__Recorded information__
* BEGIN *

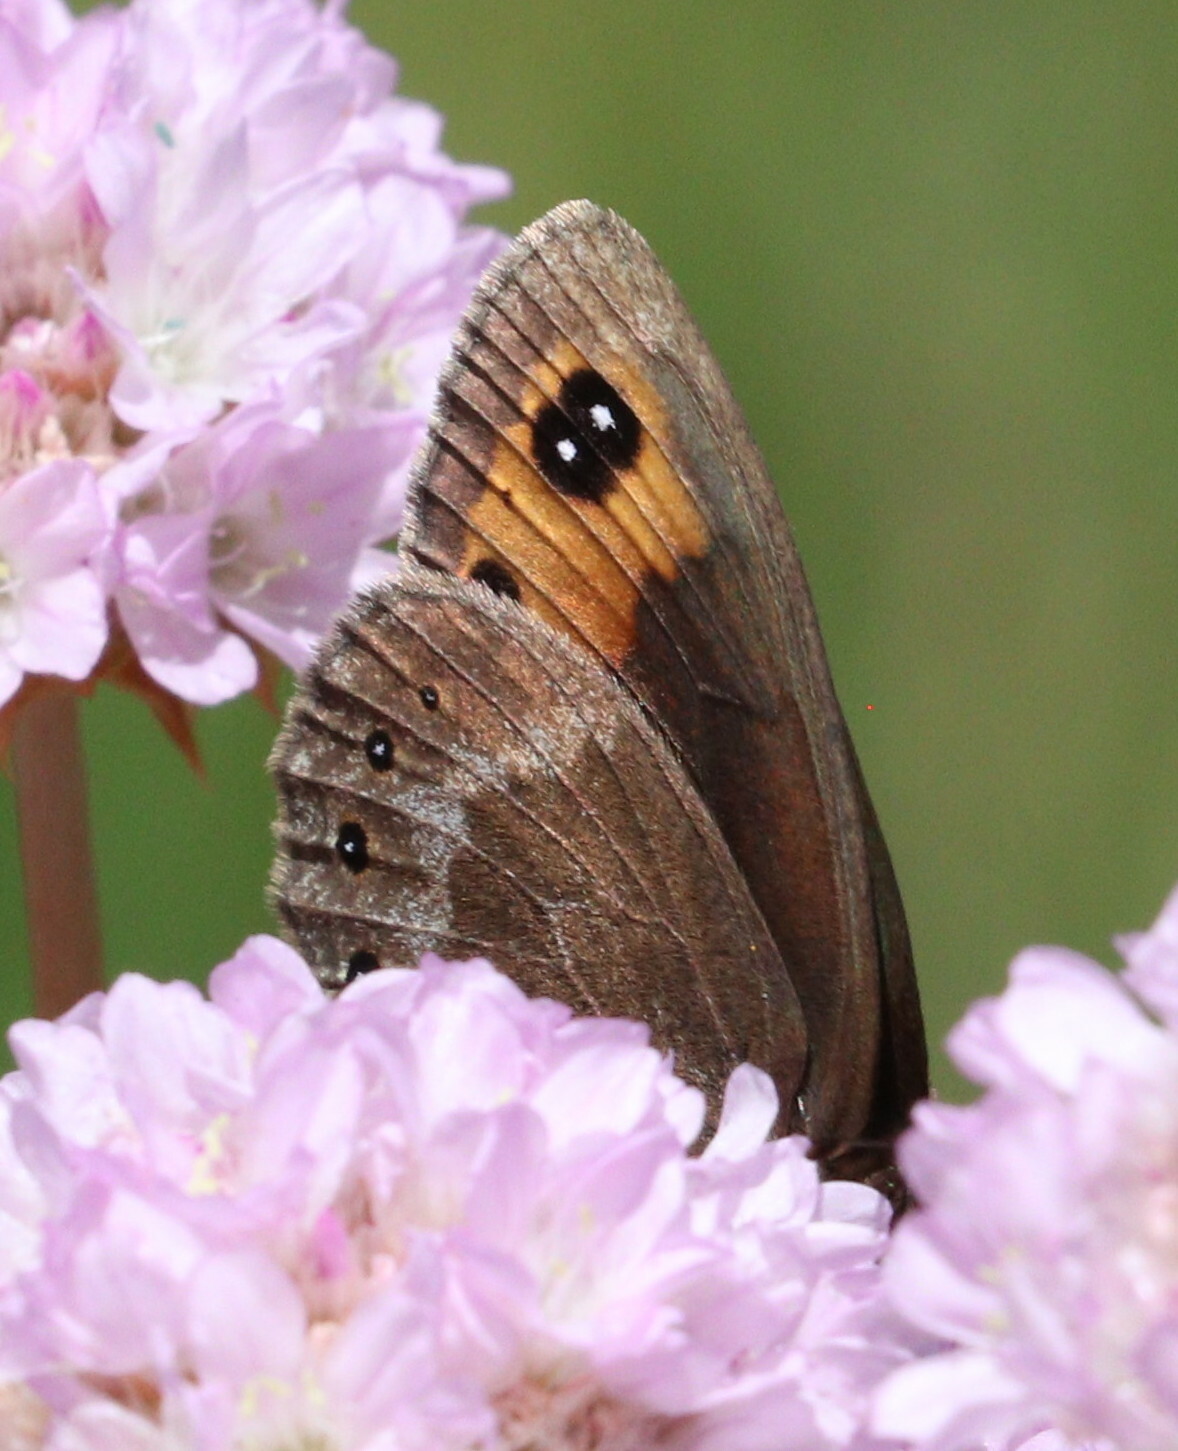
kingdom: Animalia
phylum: Arthropoda
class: Insecta
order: Lepidoptera
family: Nymphalidae
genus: Erebia
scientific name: Erebia meolans
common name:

* END *

__Task requirements__
Print every line of text from the entries above, character for character, and leave the pictures out.

__Response for this exercise__
kingdom: Animalia
phylum: Arthropoda
class: Insecta
order: Lepidoptera
family: Nymphalidae
genus: Erebia
scientific name: Erebia meolans
common name:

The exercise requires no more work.